> **Supplied text**
▼
The Limited Liability Partnership Bill, 2008 seeks to give companies the best of a partnership and corporation set up. Incorporated under the Indian Companies Act 1956, a partner of an LLP firm is not liable for another partner's misconduct or negligence – each partner’s liability is limited to their agreed contribution in the LLP. Further the partners have the right to manage the business directly, allowing businesses where all investors wish to take an active role in management to flourish. An LLP is seen to be best suited for the services industry and for small scale industries which do require flexibility in legal set up procedures.

The salient features of the LLP Act, 2008 are as under:-

1. The LLP has an alternative corporate business vehicle that would give the benefits of limited liability but allows its members the flexibility of organizing their internal structure as a partnership based on an agreement.

2. The LLP Act allows the benefit of LLP structure to certain classes of professionals only and would be available for use by any enterprise which fulfills the requirements of the Act.

3. While the LLP has a separate legal entity, liable to the full extent of its assets, the liability of the partners would be limited to their agreed contribution in the LLP. Further, no partner would be liable on account of the independent or un-authorized actions of other partners, thus allowing individual partners to be shielded from joint liability created by another partner’s wrongful business decisions or misconduct.
▲
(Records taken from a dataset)
▼
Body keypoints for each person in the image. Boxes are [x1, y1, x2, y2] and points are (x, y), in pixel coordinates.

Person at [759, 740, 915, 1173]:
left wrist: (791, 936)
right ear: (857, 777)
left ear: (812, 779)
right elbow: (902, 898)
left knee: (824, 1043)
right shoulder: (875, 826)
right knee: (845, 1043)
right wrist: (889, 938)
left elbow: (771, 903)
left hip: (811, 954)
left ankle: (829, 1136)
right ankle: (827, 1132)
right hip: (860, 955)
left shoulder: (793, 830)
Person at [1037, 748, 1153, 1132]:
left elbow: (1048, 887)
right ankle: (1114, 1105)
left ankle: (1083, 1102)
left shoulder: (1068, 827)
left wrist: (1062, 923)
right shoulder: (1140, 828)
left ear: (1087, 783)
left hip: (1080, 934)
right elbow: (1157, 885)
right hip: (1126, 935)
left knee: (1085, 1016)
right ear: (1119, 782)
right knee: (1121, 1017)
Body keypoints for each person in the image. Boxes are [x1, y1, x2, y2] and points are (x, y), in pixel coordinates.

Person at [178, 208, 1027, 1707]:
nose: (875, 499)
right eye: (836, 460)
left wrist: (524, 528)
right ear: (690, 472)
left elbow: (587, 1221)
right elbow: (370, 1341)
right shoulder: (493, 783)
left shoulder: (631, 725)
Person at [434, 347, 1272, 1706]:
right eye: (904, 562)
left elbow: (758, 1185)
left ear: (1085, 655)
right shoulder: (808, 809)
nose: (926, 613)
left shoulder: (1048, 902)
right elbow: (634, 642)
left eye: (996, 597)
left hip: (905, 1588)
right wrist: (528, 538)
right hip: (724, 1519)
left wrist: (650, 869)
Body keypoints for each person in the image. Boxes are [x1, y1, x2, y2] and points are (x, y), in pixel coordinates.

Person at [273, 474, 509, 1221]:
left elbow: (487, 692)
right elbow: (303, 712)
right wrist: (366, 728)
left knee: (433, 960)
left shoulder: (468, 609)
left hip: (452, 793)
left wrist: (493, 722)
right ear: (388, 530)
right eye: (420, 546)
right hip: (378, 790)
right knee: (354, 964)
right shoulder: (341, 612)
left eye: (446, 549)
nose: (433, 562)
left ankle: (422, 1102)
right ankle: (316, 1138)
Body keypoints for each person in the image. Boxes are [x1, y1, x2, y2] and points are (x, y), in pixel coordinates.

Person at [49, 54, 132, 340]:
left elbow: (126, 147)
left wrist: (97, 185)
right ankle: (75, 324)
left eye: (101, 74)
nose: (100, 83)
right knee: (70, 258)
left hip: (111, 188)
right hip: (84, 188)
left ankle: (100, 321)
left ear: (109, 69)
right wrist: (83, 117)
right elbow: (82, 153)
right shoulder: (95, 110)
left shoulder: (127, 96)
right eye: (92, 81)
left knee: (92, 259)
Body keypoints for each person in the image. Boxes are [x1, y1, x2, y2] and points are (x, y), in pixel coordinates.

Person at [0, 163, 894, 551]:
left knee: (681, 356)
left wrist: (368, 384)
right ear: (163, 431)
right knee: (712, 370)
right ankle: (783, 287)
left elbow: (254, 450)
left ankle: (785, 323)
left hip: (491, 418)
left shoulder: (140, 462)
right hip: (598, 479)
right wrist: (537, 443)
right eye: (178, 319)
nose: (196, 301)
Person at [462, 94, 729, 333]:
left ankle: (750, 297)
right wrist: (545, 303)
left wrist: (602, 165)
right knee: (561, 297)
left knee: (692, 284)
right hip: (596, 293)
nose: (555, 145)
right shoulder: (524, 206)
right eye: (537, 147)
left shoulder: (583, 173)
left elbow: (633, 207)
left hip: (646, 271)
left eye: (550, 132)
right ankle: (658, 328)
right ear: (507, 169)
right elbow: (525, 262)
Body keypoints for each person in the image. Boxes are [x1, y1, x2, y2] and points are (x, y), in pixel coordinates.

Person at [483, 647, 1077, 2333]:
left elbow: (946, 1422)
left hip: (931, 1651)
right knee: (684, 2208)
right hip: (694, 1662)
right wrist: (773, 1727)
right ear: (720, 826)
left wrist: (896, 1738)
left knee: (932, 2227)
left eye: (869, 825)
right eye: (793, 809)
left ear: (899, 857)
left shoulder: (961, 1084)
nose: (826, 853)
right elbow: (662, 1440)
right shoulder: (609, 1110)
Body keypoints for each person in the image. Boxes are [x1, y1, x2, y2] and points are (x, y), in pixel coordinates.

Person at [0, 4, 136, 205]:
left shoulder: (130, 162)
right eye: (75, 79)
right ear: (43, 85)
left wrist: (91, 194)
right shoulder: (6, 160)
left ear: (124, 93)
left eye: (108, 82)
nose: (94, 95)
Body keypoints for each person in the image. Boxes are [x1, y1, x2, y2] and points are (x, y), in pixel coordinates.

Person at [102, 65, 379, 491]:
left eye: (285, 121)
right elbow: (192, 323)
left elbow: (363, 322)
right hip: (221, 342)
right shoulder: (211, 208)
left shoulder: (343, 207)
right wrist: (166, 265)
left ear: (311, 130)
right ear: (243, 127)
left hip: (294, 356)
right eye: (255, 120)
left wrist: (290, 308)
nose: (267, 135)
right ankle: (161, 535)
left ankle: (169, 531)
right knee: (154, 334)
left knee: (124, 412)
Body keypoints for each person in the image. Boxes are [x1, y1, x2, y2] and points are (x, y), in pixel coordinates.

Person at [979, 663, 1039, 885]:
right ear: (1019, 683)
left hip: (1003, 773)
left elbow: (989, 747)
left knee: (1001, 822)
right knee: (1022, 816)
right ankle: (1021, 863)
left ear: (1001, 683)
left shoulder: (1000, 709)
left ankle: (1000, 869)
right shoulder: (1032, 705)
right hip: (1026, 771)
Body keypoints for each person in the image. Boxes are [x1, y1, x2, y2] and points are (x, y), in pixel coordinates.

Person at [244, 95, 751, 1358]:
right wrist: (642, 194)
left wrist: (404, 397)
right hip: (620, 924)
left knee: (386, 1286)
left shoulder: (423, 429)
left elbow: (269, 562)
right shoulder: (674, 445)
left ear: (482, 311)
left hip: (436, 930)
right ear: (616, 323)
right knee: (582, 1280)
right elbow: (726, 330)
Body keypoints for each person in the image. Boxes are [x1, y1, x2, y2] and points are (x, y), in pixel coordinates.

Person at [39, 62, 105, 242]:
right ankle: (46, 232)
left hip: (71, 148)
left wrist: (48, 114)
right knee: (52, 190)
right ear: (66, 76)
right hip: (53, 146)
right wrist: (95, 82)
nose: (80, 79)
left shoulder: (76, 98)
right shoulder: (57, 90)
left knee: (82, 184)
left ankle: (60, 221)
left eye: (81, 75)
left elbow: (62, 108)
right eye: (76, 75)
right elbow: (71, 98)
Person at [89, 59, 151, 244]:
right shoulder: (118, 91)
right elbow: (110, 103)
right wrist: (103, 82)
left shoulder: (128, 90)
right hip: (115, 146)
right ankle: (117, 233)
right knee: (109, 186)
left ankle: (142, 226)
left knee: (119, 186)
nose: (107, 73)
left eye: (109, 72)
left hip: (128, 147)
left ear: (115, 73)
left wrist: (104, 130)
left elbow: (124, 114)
▲
> **Task A**
In the passage about the Limited Liability Partnership Bill, 2008, what is each partner's liability limited to?
> **Task B**
Continue the passage about the LLP Act, 2008, picking up right after its last sentence.

> **Answer section A**
Each partner's liability is limited to their agreed contribution in the LLP.

> **Answer section B**
4. LLP shall be a body corporate and a legal entity separate from its partners. It will have perpetual succession. Indian Partnership Act, 1932 shall not be applicable to LLPs and there shall not be any upper limit on number of partners in an LLP unlike an ordinary partnership firm where the maximum number of partners can not exceed 20.

5. The taxation of LLPs shall be addressed in the Income Tax Act, 1961 which regulates taxation of all form of entities.

6. Provisions have been made for corporate actions like mergers, amalgamations etc.

7. While enabling provisions in respect of winding up and dissolutions of LLPs have been made, detailed provisions in this regard would be provided by way of rules under the Act.

8. The Act also provides for conversion of existing partnership firm, private limited company and unlisted public company into a LLP.

9. Nothing Contained in the Partnership Act 1932 shall effect an LLP.

10. The Registrar of Companies (Roc) shall register and control LLPs also.

11. The governance of LLPs shall be in electronic mode in the successful model of the present Ministry of Corporate Affairs Portal.